- _EXTRACT TO READ_
━━━━━━━━━━━━━━━━━━━━━━━━━━━━━━

8 | Other | 0 | 0 | 1 |
1.1.1.2 Interval Variables
An interval variable is a quantity of interest on which the mathematical operations of addition, subtraction, multiplication and division can be performed. Time, temperature and age are all examples of interval attributes. To illustrate the definition, note that “15 minutes” divided by “5 minutes” is 3, which indicates that 15 minutes is 3 times as long as 5 minutes. The sensible interpretation of this simple arithmetic sentence demonstrates the nature of interval attributes. One should note that such arithmetic would not make sense in the treatment of nominal variables.
1.1.1.3 Ordinal Variables
Ordinal variables are attributes that are qualitative in nature but have some natural ordering. Level of education is a common example, with a level of ‘PhD’ indicating more education than ‘Bachelors’ but lacking a numerical framework to quantify how much more. The treatment of ordinal variables will depend on the application. Survey responses on a Likert scale are also ordinal - a response of 4=“somewhat agree” on a 1-to-5 scale of agreement cannot reliably be said to be twice as enthusiastic as a response of 2=“somewhat disagree”. These are not interval measurements, though they are often treated as such in a trade-off for computational efficiency.
Ordinal variables will either be given some numeric value and treated as interval variables or they will be treated as categorical variables and dummy variables will be created. The choice of solution is up to the analyst. When numeric values are assigned to ordinal variables, the possibilities are many. For example, consider level of education. The simplest ordinal treatment for such an attribute might be something like Table 1.4.

━━━━━━━━━━━━━━━━━━━━━━━━━━━━━━

Records from a dataset:
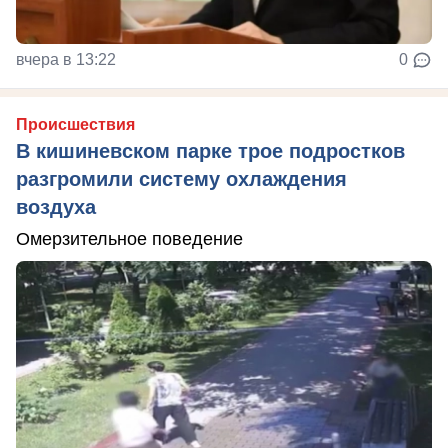
вчера в 13:22
0
Происшествия
В кишиневском парке трое подростков
разгромили систему охлаждения
воздуха
Омерзительное поведение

━━━━━━━━━━━━━━━━━━━━━━━━━━━━━━

- _TASK TO CARRY OUT_
In the passage on variable types, change "temperature" to "distance" and write out the part starting at "8 | Other |" and ending at "of nominal variables.".

- _SOLUTION TO THIS TASK_
8 | Other | 0 | 0 | 1 |
1.1.1.2 Interval Variables
An interval variable is a quantity of interest on which the mathematical operations of addition, subtraction, multiplication and division can be performed. Time, distance and age are all examples of interval attributes. To illustrate the definition, note that “15 minutes” divided by “5 minutes” is 3, which indicates that 15 minutes is 3 times as long as 5 minutes. The sensible interpretation of this simple arithmetic sentence demonstrates the nature of interval attributes. One should note that such arithmetic would not make sense in the treatment of nominal variables.